- Directed by: Singeetam Srinivasa Rao
- Written by: Story & Screenplay: Singeetam Srinivasa Rao Dialogues: Sankaramanchi Parthasarathi
- Starring: Abbas Sakshi Shivanand
- Cinematography: K. Prasad
- Edited by: Gowtham Raju
- Music by: M. M. Keeravani
- Production company: Amitabh Bachchan Corporation Limited
- Release date: 20 February 1998;
- Running time: 123 minutes
- Country: India
- Language: Telugu

= Rajahamsa =

1998 Telugu film by Singeetham Srinivasa Rao

Rajahamsa (lit. 'The royal swan') is a 1998 Indian Telugu-language romantic comedy film written and directed by Singeetam Srinivasa Rao. The film stars Abbas and Sakshi Shivanand. Produced by Amitabh Bachchan Corporation the film features a story and screenplay written by Srinivasa Rao, with dialogues penned by Sankaramanchi Parthasarathi. The music was composed by M. M. Keeravani.

== Plot ==
Sanjana, the daughter of businessman Ram Prasad, is strongly opposed to the arranged marriage her father has planned for her with the son of his childhood friend. She is in love with Harish and wishes to marry him instead. During a shopping trip, Sanjana encounters her would-be father-in-law, who gives her ₹50,000 for wedding preparations. Seizing the opportunity, she escapes to Srisailam, hiring a cab driven by Raju, who names his vehicle "Rajahamsa," with the intention of reuniting with Harish. Meanwhile, Raju, a cab driver struggling with a debt of ₹25,000, accepts Ram Prasad's offer of ₹25,000 to locate Sanjana and bring her back. Raju tracks her down in Srisailam and forcibly returns her to her father, despite her revealing her unhappiness with the marriage and her love for Harish. Impressed by Raju's efforts, Ram Prasad rewards him with additional money, but Raju is soon overcome with guilt. He returns the money and advises Ram Prasad to allow Sanjana to marry Harish, but his suggestion is met with anger. Unknown to both men, Sanjana overhears their conversation.
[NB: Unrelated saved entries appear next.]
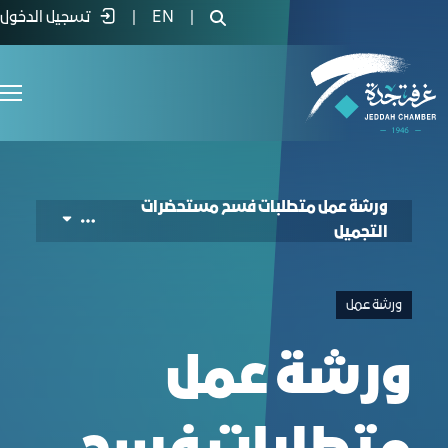
Cosmetics Clearance Requirements Worksho -
|
EN
|
تسجيل الدخول
ورشة عمل متطلبات فسح مستحضرات
التجميل
ورشة عمل
ورشة عمل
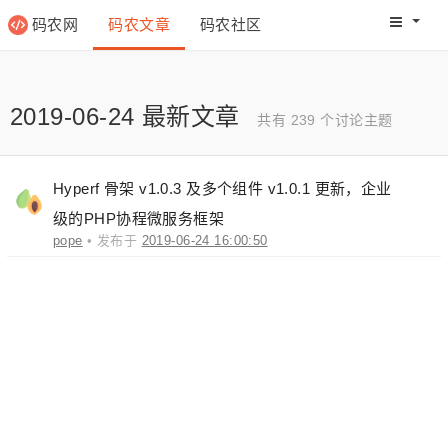
码农网
码农文章
码农社区
码农教程
码农网分
2019-06-24 最新文章
共有 239 个讨论主题
Hyperf 骨架 v1.0.3 及多个组件 v1.0.1 更新，企业
级的PHP协程微服务框架
pope
• 发布于
2019-06-24 16:00:50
Desperate to escape her forced marriage, Sanjana secretly writes to Raju, asking for his help once more. As the family is busy with wedding preparations, Raju arrives with his cab, and Sanjana seizes the chance to flee. She asks Raju to take her to Harish, but their journey is fraught with challenges. Along the way, they encounter her would-be father-in-law and face persistent attempts by Ram Prasad's assistants to capture her. As they navigate these obstacles, Raju becomes more supportive of Sanjana's resolve to reunite with Harish. Their journey also brings them closer, as they develop a mutual respect and understanding. The narrative unfolds as they strive to overcome the barriers in their path and fulfill Sanjana's desire to follow her heart.

== Production ==
Rajahamsa was directed by veteran filmmaker Singeetam Srinivasa Rao, known for his distinct storytelling style. The film was produced by Amitabh Bachchan Corporation Limited (ABCL), a production company founded by noted actor Amitabh Bachchan. Rajahamsa was ABCL's second production in Telugu, following its co-production of Gulabi (1995). Singeetam also wrote the story and screenplay for the film, while Sankaramanchi Parthasarathi penned the dialogues. Sharath Marar served as the executive producer.

== Music ==
The music of Rajahamsa was composed by M. M. Keeravani. Audio soundtrack was released on Melody Makers label. The song "Rosa Rosa Rosa" became popular.

Source:

Track listing
| No. | Title | Lyrics | Singer(s) | Length |
|---|---|---|---|---|
| 1. | "Rosa Rosa Rosa" | Sirivennela Seetharama Sastry | M. M. Keeravani, K. S. Chithra | 4:49 |
| 2. | "Maharajasree" | Samavedam Shanmukha Sarma | S. P. Balasubrahmanyam, K. S. Chithra | 5:12 |
| 3. | "Goppa Chikke Vache" | Veturi | S. P. Balasubrahmanyam, K. S. Chithra | 4:59 |
| 4. | "Mannela Thintivira Krishna" | Siva Shakthi Datta | Malgudi Subha | 4:54 |
| 5. | "Gundelalona Puttindamma" | Veturi | S. P. Balasubrahmanyam, E. Gayathri | 4:26 |
| 6. | "Hello Saaru" | Vennelakanti | M. M. Keeravani, K. S. Chithra | 3:25 |
| Total length: |  |  |  | 27:45 |

== Release and reception ==
Rajahamsa was released on 20 February 1998. Griddaluru Gopala Rao of Zamin Ryot gave the film a positive review, praising its narrative, comedic elements, and the core romantic storyline.